We are in the process of looking at the Gospel of Luke on Sunday mornings. Luke also famously wrote the book of Acts, that I intend to get to in due course. One of the first things we read in that book is what all of the stuff Luke is telling us in his gospel is leading up to. Right before the ascension, Jesus says that the disciples will receive “power when the Holy Spirit comes on” them and that they “will be [his] witnesses in Jerusalem, and in all Judea and Samaria, and to the ends of the earth.”
It has been pointed out many times that this declaration is exactly how the book of Acts unfolds, but I want to highlight another aspect of this statement. The Global Methodist Church states, among other things, that “the local church is a strategic base from which Christians move out to the structures of society, providing the most significant arena through which disciple-making occurs.” It elsewhere comments that “the purpose of all Global Methodist Church organizations is to strengthen and support the work of the local church.”
All of that is true and good and we should always be reminded that the plan of God for the salvation of the world is that all of this happens and and through the church. If local churches aren’t doing it or supporting it, it isn’t happening. There is a danger, though, that local churches will get so focused on their specific context that the call of Jesus is to transform the world and be witnesses “to the ends of the earth.”

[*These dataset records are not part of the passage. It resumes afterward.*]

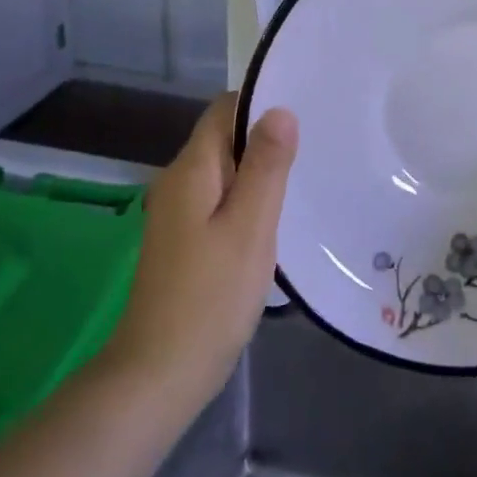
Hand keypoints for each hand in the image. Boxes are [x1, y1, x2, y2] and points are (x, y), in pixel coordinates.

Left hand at [102, 93, 297, 406]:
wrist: (160, 372)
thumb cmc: (211, 295)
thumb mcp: (250, 226)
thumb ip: (266, 166)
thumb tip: (280, 110)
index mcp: (192, 170)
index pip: (225, 110)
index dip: (262, 103)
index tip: (305, 110)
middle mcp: (179, 182)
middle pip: (225, 139)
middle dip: (266, 138)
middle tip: (315, 147)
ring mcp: (178, 213)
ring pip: (225, 172)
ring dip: (260, 171)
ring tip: (305, 178)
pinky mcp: (184, 240)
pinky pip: (220, 201)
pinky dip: (248, 199)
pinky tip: (275, 218)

Those two things are not contradictory. The only way to be a witness at the ends of the earth is to go to the ends of the earth. The only way the church, as a whole, can be faithful to the Great Commission is to go into all the world. It is to take what is local here, and turn it into something that is still local, but over there. Not everyone is called to be a missionary in the traditional sense but the only way to be what God has called us to be is to be the church here and, at least occasionally, to find ways to be the church there as well.
We can sometimes lose sight of that when parachurch organizations and denominational leadership seem to so completely embody the outward drive of the church. We can easily slip into the idea that we don’t have to have a regional, national, or international focus because someone else is always there to do it. The thing is, those other people came from somewhere. They were local somewhere. The only leaders the church has are those whom God, through the church, has raised up. There is no secret factory where God manufactures worldwide leaders. There are a bunch of little factories who do that, and it is the local church.
I appreciate that small towns in America sometimes resent it when their people become leaders on a wider stage because that means that they aren’t home, either at all or at least not as much, but what is the alternative? If places like ours don’t raise up leaders to go and bless the world, those leaders, if they ever arise, are going to come from somewhere else. God wants to use people in our area to transform the world as well as our community. Are we listening to hear God’s call, whatever it might be to?